| Subtitles |
| ========= |
| |
| 1. Problem |
| GStreamer currently does not support subtitles. |
| |
| 2. Proposed solution |
| - Elements |
| - Text-overlay |
| - Autoplugging |
| - Scheduling |
| - Stream selection |
| |
| The first thing we'll need is subtitle awareness. I'll focus on AVI/MKV/OGM |
| here, because I know how that works. The same methods apply to DVD subtitles |
| as well. The matroska demuxer (and Ogg) will need subtitle awareness. For |
| AVI, this is not needed. Secondly, we'll need subtitle stream parsers (for |
| all popular subtitle formats), that can deal both with parsed streams (MKV, |
| OGM) as well as .sub file chunks (AVI). Sample code is available in |
| gst-sandbox/textoverlay/. |
| |
| Secondly, we'll need a textoverlay filter that can take text and video and |
| blits text on video. We have several such elements (e.g. the cairo-based |
| element) in gst-plugins already. Those might need some updates to work |
| exactly as expected. |
| |
| Thirdly, playbin will need to handle all that. We expect subtitle streams |
| to end up as subimages or plain text (or xhtml text). Note that playbin |
| should also allow access to the unblitted subtitle as text (if available) |
| for accessibility purposes. |
| |
| A problem popping up is that subtitles are no continuous streams. This is |
| especially noticeable in the MKV/OGM case, because there the input of data |
| depends on the other streams, so we'll only notice delays inside an element |
| when we've received the next data chunk. There are two possible solutions: |
| using timestamped filler events or using decoupled subtitle overlay elements |
| (bins, probably). The first has as a difficulty that it only works well in |
| the AVI/.sub case, where we will notice discontinuities before they become |
| problematic. The second is more difficult to implement, but works for both |
| cases. |
| A) fillers |
| Imagine that two subtitles come after each other, with 10 seconds of no-data |
| in between.

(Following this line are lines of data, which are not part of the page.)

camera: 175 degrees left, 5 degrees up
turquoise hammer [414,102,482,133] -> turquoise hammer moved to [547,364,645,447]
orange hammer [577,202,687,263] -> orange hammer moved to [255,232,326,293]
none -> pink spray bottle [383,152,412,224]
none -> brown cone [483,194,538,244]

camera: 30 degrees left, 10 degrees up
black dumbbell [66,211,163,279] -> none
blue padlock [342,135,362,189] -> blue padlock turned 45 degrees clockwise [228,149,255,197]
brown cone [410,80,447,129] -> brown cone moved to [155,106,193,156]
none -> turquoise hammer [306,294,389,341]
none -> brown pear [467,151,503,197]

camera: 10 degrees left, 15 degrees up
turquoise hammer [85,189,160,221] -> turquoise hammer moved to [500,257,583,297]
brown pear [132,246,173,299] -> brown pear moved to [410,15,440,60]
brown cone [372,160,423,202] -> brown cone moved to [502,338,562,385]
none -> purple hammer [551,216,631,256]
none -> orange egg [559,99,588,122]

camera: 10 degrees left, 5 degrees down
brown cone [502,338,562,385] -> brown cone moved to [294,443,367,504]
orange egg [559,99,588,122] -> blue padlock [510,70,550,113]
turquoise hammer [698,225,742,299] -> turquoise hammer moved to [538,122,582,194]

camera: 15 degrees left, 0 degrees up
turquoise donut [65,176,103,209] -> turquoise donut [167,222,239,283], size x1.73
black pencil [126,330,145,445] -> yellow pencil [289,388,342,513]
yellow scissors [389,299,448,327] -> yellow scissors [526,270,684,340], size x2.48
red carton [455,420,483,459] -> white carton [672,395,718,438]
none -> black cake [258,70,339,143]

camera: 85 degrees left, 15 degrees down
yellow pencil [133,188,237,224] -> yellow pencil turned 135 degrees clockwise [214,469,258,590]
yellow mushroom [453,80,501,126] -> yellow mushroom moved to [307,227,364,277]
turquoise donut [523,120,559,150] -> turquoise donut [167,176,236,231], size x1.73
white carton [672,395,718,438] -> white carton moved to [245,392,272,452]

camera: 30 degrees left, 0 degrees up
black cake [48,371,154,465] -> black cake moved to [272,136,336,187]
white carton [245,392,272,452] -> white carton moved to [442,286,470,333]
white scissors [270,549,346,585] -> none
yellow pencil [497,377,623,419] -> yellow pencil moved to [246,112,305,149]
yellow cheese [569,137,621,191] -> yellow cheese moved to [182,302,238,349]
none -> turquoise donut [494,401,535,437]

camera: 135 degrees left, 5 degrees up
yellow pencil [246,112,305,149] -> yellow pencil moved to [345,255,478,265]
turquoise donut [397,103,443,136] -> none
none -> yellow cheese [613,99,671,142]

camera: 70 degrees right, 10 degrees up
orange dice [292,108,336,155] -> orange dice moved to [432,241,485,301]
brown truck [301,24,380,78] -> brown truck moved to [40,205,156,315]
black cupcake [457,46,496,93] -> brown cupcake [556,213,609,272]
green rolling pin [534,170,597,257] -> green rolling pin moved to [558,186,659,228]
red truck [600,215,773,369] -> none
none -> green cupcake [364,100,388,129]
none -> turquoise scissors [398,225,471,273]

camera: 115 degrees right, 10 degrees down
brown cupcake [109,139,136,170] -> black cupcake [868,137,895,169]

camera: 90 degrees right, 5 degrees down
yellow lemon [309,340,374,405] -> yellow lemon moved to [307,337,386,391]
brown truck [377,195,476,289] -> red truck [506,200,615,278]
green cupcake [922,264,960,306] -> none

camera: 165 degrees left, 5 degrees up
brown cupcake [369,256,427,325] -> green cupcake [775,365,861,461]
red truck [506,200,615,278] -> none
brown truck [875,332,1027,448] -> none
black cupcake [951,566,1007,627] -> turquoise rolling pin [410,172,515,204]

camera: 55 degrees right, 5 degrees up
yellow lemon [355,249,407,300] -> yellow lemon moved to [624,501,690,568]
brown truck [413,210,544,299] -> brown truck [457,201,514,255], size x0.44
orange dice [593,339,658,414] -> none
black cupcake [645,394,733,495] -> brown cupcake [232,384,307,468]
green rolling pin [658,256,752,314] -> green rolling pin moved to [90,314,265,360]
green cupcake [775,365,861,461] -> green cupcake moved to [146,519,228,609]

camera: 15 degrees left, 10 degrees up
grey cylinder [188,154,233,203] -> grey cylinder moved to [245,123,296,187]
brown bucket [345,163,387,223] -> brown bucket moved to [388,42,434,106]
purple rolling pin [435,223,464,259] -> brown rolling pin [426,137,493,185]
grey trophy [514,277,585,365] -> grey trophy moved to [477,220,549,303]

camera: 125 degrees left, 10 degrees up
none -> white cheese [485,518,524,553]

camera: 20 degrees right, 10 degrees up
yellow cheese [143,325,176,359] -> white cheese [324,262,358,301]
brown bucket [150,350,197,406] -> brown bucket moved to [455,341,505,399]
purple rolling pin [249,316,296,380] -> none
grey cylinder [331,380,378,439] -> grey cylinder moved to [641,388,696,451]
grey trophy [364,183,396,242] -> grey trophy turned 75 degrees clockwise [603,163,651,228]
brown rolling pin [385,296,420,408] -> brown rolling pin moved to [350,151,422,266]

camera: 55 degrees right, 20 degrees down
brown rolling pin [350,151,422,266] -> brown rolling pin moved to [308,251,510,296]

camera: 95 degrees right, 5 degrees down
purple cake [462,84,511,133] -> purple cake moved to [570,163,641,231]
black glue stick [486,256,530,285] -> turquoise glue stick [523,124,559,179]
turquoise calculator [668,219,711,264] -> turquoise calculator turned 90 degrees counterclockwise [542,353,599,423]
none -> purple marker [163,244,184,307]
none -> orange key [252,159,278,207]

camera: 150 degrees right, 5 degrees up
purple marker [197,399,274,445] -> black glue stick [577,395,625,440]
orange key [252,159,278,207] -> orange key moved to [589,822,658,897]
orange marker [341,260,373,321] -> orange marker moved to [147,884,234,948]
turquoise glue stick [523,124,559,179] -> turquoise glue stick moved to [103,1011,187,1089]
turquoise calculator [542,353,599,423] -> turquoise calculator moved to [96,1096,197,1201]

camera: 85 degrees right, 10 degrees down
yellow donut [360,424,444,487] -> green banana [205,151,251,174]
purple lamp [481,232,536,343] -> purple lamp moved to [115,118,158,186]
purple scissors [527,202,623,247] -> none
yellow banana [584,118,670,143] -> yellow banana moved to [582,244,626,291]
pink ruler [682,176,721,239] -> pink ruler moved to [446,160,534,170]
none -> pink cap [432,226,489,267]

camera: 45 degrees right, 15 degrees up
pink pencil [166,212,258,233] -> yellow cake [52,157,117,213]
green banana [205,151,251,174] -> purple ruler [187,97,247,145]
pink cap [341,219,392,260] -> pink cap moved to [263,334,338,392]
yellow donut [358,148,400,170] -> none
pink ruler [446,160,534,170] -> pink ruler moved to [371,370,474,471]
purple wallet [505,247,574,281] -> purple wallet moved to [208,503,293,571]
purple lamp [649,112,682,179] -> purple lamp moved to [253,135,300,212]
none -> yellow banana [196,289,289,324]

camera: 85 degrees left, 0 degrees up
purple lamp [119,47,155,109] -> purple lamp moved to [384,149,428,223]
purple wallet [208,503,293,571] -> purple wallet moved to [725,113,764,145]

By parsing a .sub file, we would notice immediately and we could |
| send a filler event (or empty data) with a timestamp and duration in between. |
| B) decoupled |
| Imagine this text element: |
| ------------------------------ |
| video ----- | actual element |out |
| | / -----------------| |
| text - - | |
| ------------------------------ |
| where the text pad is decoupled, like a queue. When no text data is available, |
| the pad will have received no data, and the element will render no subtitles. |
| The actual element can be a bin here, containing another subtitle rendering |
| element. Disadvantage: it requires threading, and the element itself is (in |
| concept) kinda gross. The element can be embedded in playbin to hide this |
| fact (i.e. not be available outside the scope of playbin). |
| Whichever solution we take, it'll require effort from the implementer. |
| Scheduling (process, not implementation) knowledge is assumed. |
| |
| Stream selection is a problem that audio has, too. We'll need a solution for |
| this at the playback bin level, e.g. playbin. By muting all unused streams |
| and dynamically unmuting the selected stream, this is easily solved. Note |
| that synchronization needs to be checked in this case. The solution is not |
| hard, but someone has to do it. |
| |
| 3. Written by |
| Ronald S. Bultje <rbultje@ronald.bitfreak.net>, Dec. 25th, 2004 |
| |
| |
| Appendix A: random IRC addition |
| <Company> intersting question: would it be a good idea to have a "max-buffer-length" property? |
| <Company> that way demuxewrs would now how often they'd need to generate filler events |
| <Company> s/now/know/ |
| <BBB> hm... |
| <BBB> I don't think it's good to make that variable |
| <Company> dunno |
| <Company> (i'm btw always looking at this from the midi perspective, too) |
| <Company> (because both subtitles and midi are basically the same in this regard) |
| <BBB> and do you mean 'after the stream has advanced <time> and we didn't read a new subtitle in this mkv stream, we should send a filler'? |
| <Company> yeah |
| <BBB> it goes for avi with large init_delay values, too |
| <Company> so you don't need to send fillers every frame |
| <BBB> right |
| <BBB> cant' we just set that to, for example, 1s? |
| <BBB> it's fairly random, but still |
| <Company> that's another option, too |
| <Company> though you could write all file parsers with max-delay=MAXINT |
| <Company> would make them a lot easier |
| <BBB> it's true that queue size, for example, depends on this value |
| <BBB> e.g. if you make this 5s and set queue size to 1s, it'll hang |
| <Company> right |
| <BBB> whereas if you set it to 1s and queue size to 5s, you waste space |
| <BBB> :) |
| <BBB> you ought to set it to max-delay * (n_streams + 1) |
| <BBB> or so |
| <BBB> or -1 |
| <BBB> I forgot |
| <BBB> ohwell |
| <Company> if you'd use filtercaps and queue sizes in your app, you could at least work around deadlocks |
| <BBB> yeah |
| <Company> though ideally it should just work of course... |
| <BBB> good point... |
| |
| |